▶ _Предоставленный отрывок_:

В конце концов и Онучин и Алиханов остаются в живых. Люди, обстановка очерчены
здесь предельно скупо и лаконично, само повествование даже несколько монотонно.
Рассказ прерывается некоторыми, казалось бы, не относящимися к делу деталями,
как например описание строевой подготовки новобранцев, жилья инструкторов
и т. п. И только одно-единственное замечание выдает его чувства: «На секунду
я ощутил тошнотворный холодок под ложечкой». В то же время, казалось бы,
все хорошо кончается. Онучина переводят в другой лагерь, Алиханов выполнил
свой долг. На следующее утро Алиханов заходит к доктору Явшицу, который,
по обыкновению, равнодушно задает вопрос: «На что жалуетесь, сержант?»
Но, посмотрев на Алиханова, вдруг говорит: «Ну что же вы плачете? Позвольте,
я хоть дверь запру...» Короткая кульминация этой драмы, этот «взгляд назад»
и составляют содержание рассказа.

▶ _Задание A_:
Переведите на английский язык это предложение из отрывка о рассказе про Онучина и Алиханова: «Онучина переводят в другой лагерь, Алиханов выполнил свой долг».
▶ _Задание B_:
Допишите отрывок о рассказе про Онучина и Алиханова, продолжив его сразу после последнего предложения.

▶ _Предоставленные материалы_:
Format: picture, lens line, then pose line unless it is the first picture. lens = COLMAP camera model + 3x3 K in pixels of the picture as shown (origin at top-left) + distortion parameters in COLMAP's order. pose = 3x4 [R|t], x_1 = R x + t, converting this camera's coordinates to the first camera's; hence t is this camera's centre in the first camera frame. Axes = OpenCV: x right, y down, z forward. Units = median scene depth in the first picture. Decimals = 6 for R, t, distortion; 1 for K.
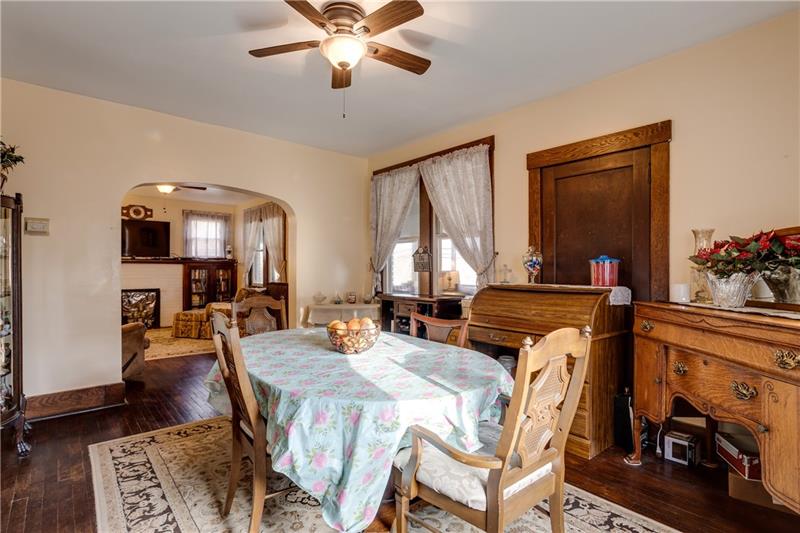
lens RADIAL K [[387.3, 0, 397.9], [0, 387.3, 269.4], [0, 0, 1]] dist [-0.011220, 0.006605]
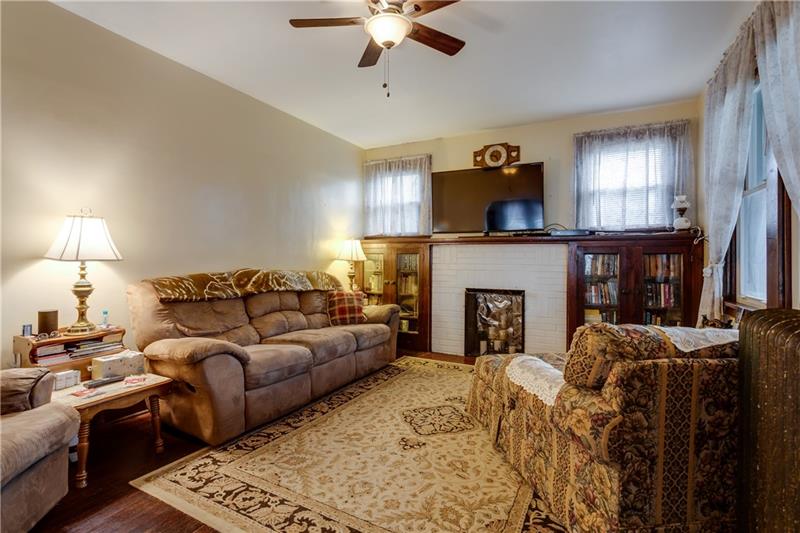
lens RADIAL K [[387.3, 0, 385.6], [0, 387.3, 257.5], [0, 0, 1]] dist [-0.011220, 0.006605]
pose [[0.343938, -0.002572, -0.938989, -0.179785], [-0.010958, 0.999917, -0.006752, 0.009474], [0.938928, 0.012612, 0.343882, 0.622265]]
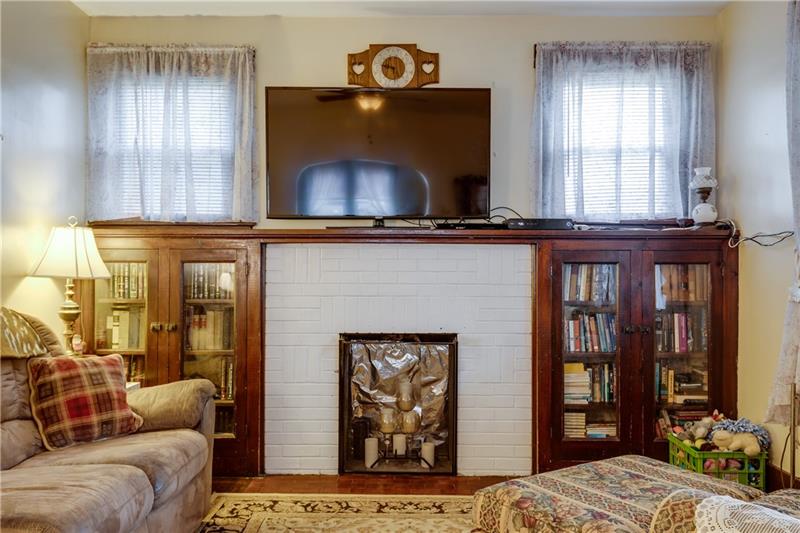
lens RADIAL K [[699.5, 0, 392.8], [0, 699.5, 269.0], [0, 0, 1]] dist [0.013056, -0.002847]
pose [[0.740674, -0.002809, -0.671859, -0.308885], [-0.005177, 0.999938, -0.009888, 0.008454], [0.671845, 0.010802, 0.740613, 0.586617]]
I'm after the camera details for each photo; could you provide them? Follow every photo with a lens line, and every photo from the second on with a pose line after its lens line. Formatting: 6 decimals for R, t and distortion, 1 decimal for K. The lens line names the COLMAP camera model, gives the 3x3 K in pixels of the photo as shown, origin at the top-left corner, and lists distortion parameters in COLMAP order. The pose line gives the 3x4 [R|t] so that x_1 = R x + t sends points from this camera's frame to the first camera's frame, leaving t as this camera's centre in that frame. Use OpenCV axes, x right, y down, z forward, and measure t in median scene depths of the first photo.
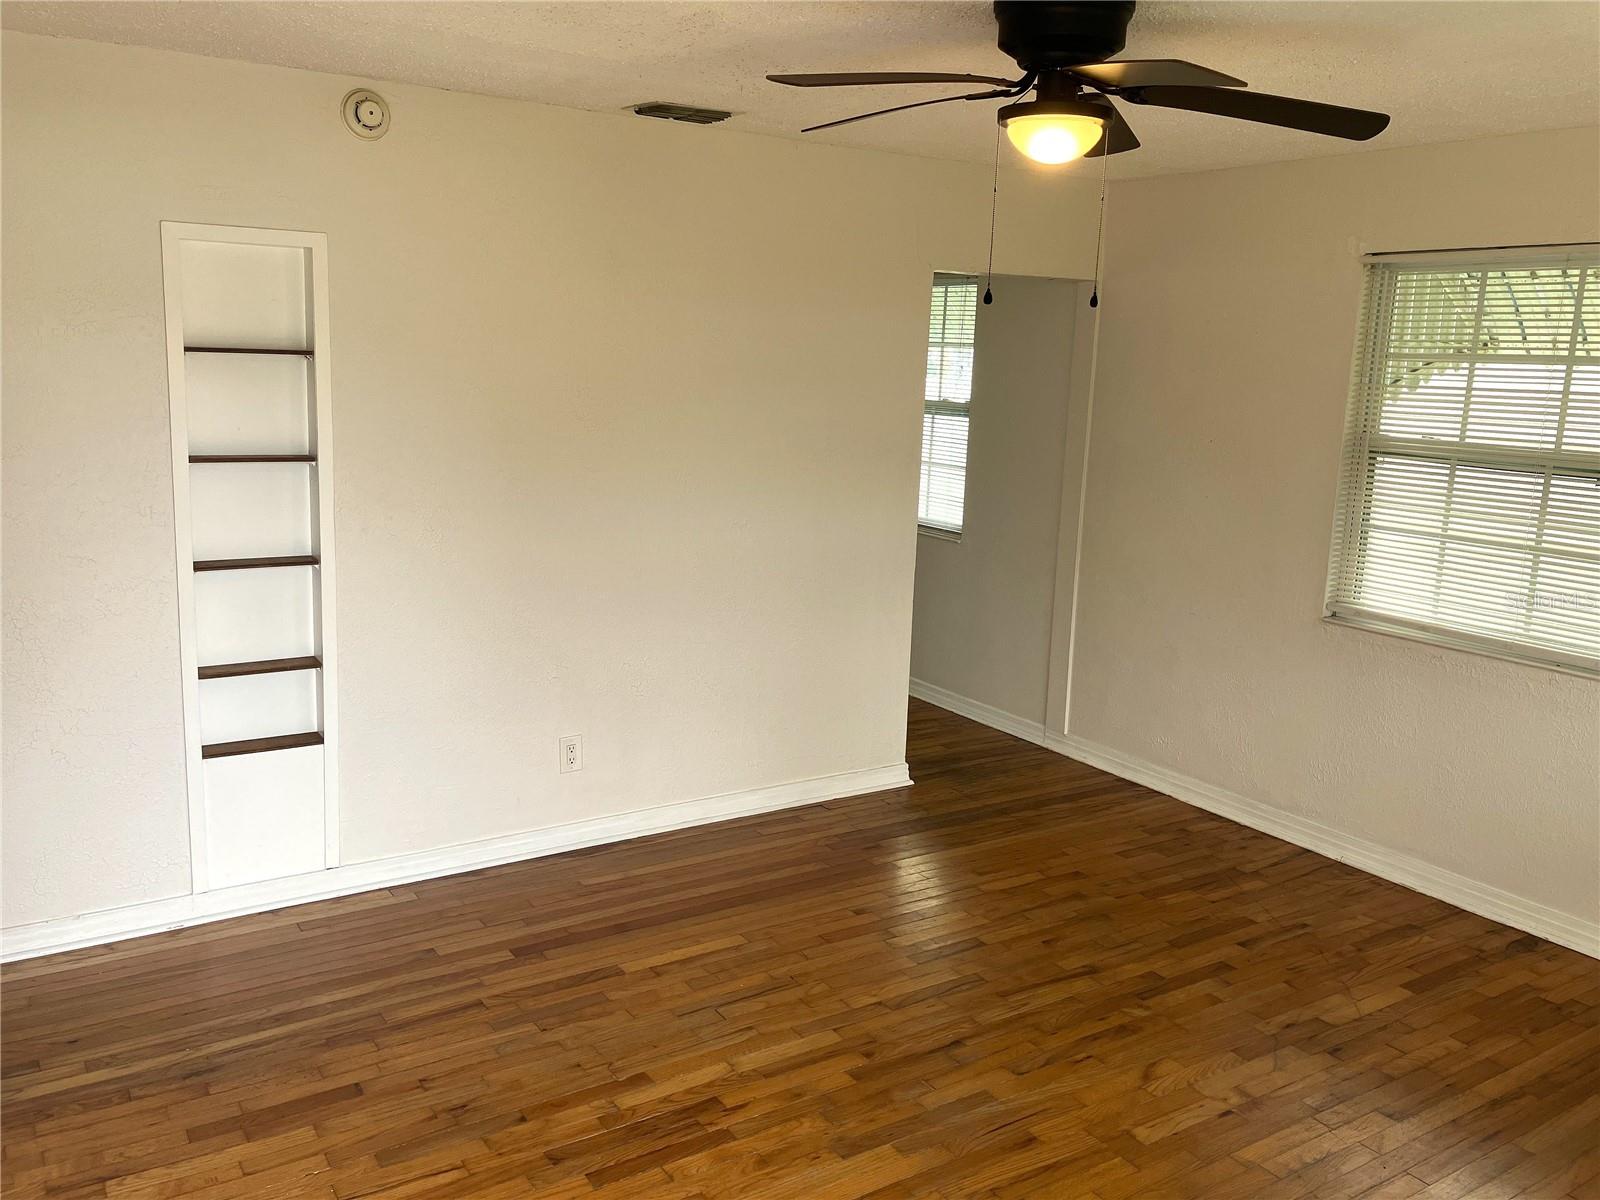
lens RADIAL K [[1308.9, 0, 807.9], [0, 1308.9, 604.8], [0, 0, 1]] dist [0.045275, -0.025038]
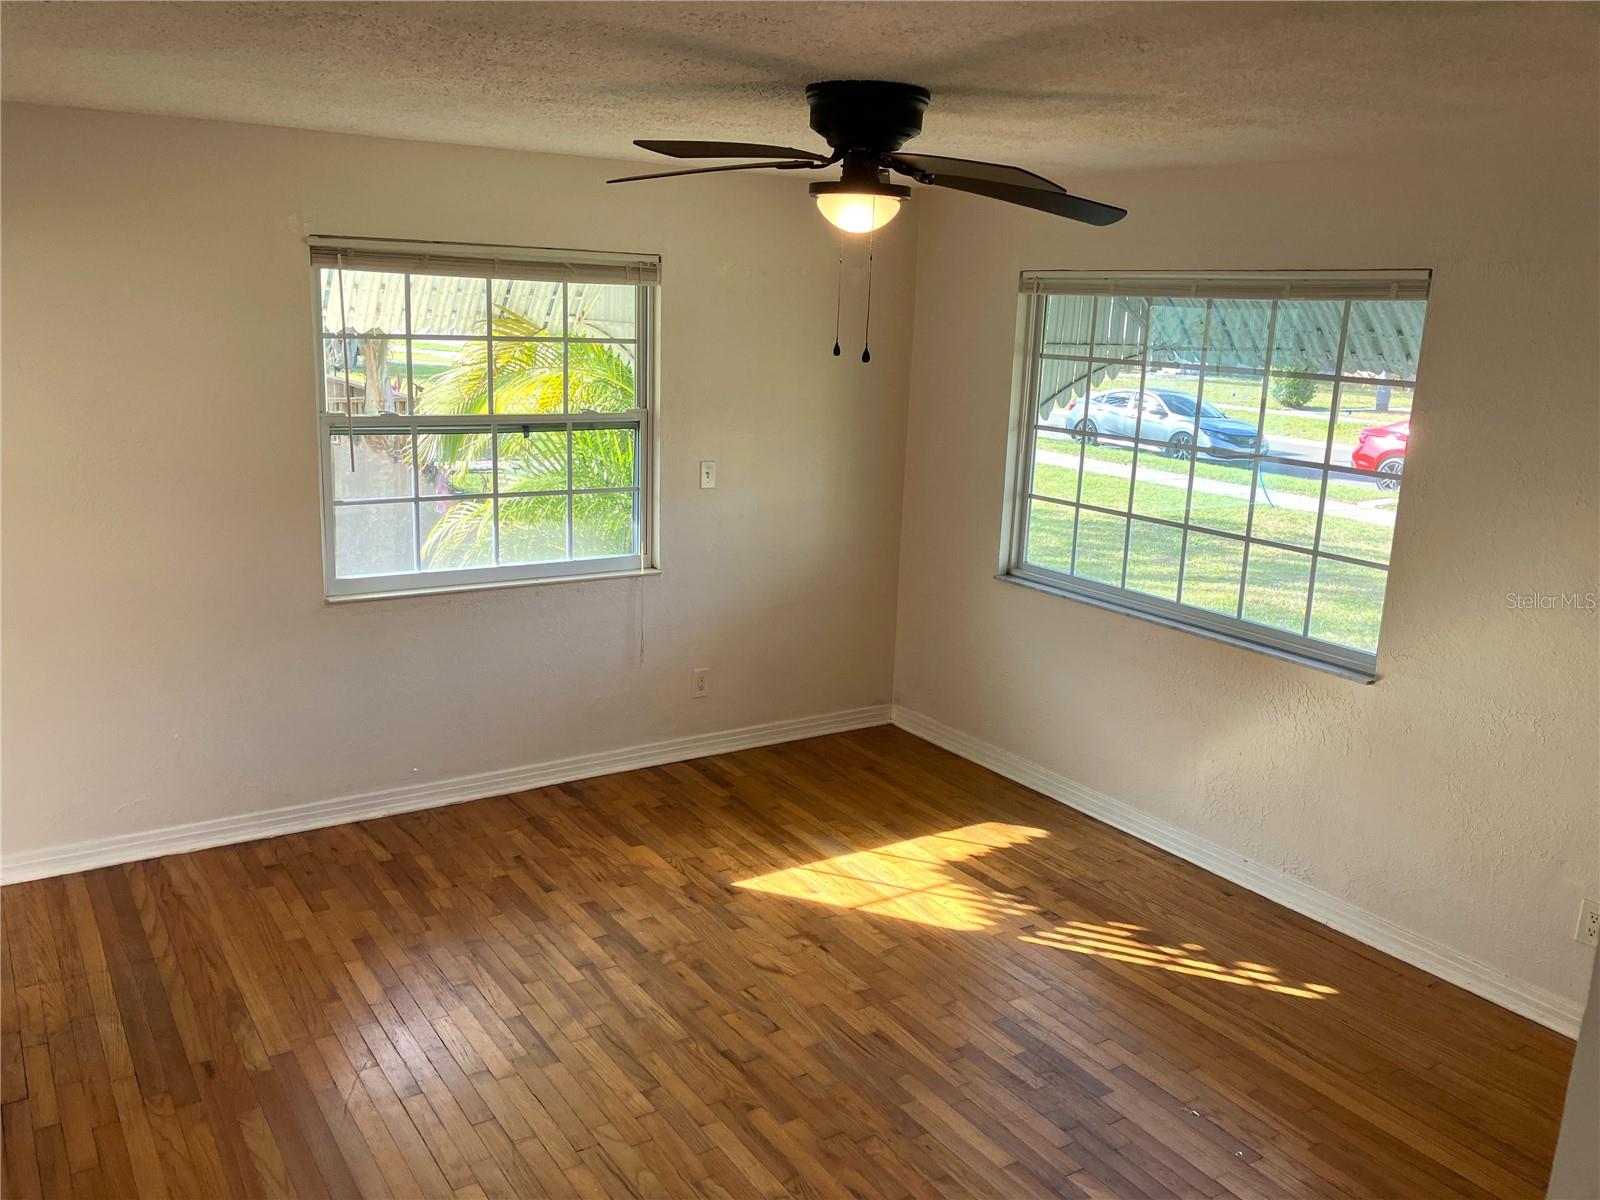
lens RADIAL K [[1308.9, 0, 795.2], [0, 1308.9, 596.1], [0, 0, 1]] dist [0.045275, -0.025038]
pose [[0.010028, -0.259052, 0.965811, -0.756684], [0.152178, 0.955005, 0.254573, -0.257150], [-0.988302, 0.144423, 0.048998, 0.793125]]
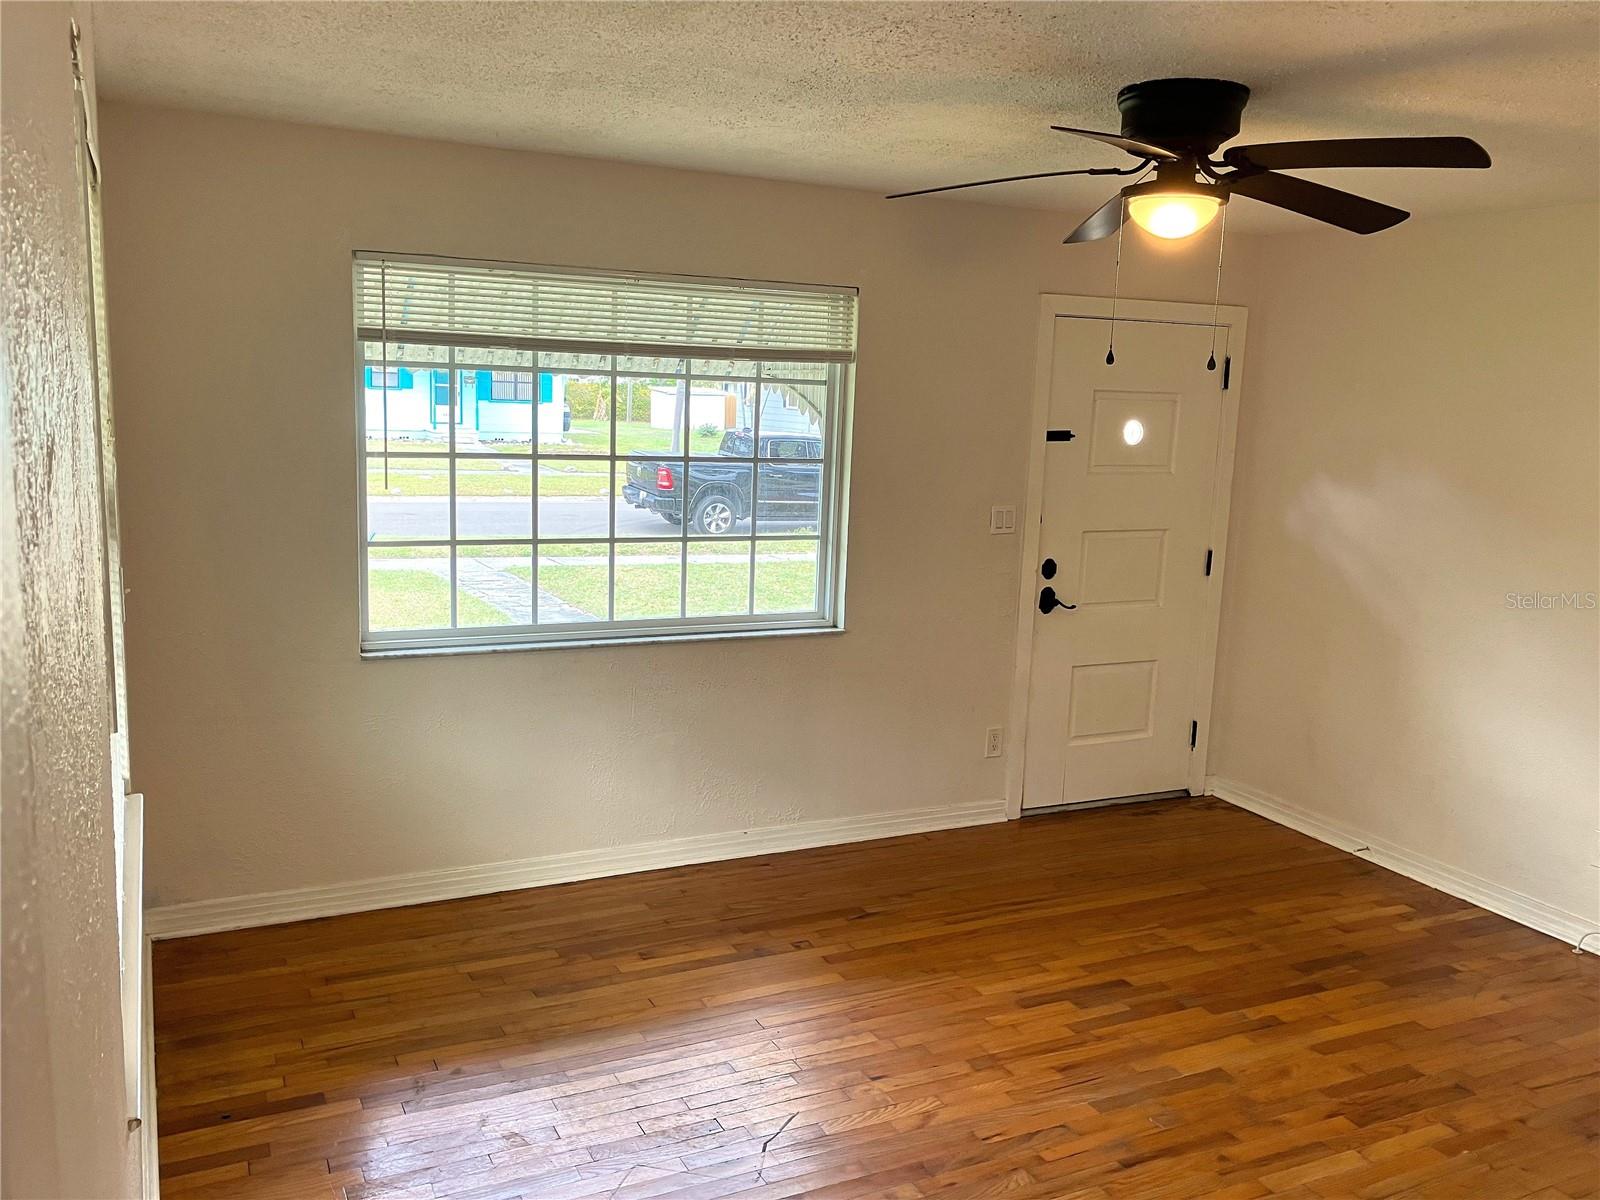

▶ _Письменный ответ A_:
Onuchin is transferred to another camp; Alikhanov has done his duty.

▶ _Письменный ответ B_:
Конфронтация Купцов—Алиханов
проходит тематической нитью через самый длинный рассказ в «Зоне». Повествовательная
структура этого рассказа показательна для многих произведений Довлатова
и распространяется на весь цикл. Нарастание эмоционального напряжения
в рассказе расставлено как бы контрапунктными предложениями: «Впереди шел
инструктор Пахапиль с Гаруном». И далее: «Впереди идет Пахапиль с Гаруном»,
«Впереди шагает Пахапиль с Гаруном». Между этими предложениями в центре
композиции строится рассказ о Купцове. Как упоминалось выше, именно он
становится двойником Довлатова. Эта мысль подчеркивается в общих чертах,
во-первых, в письме от 19 марта 1982 года: «Мы были похожи и даже — взаимозаменяемы»;
во-вторых, характеристикой, которая вводит в повествование и Купцова и
Алиханова: «Казалось, перед ним штурвал, и судно движется навстречу ветру...»
(о Купцове) и «Наши обветренные физиономии были расцвечены багровыми пятнами»
(об охранниках и об Алиханове в частности). Безусловно прав Липовецкий,
считая, что «Купцов исповедует глубоко экзистенциалистский принцип: Один
всегда прав...»23.
Но что особенно важно, на
мой взгляд, так это то, что существенным для Довлатова, как и для Достоевского,
является свобода личности. Рассмотрим в этом плане один из широко комментируемых
рассказов Довлатова «Представление». Многими критиками указывались параллели
между этим рассказом и «Представлением» из «Записок из Мертвого дома» Достоевского.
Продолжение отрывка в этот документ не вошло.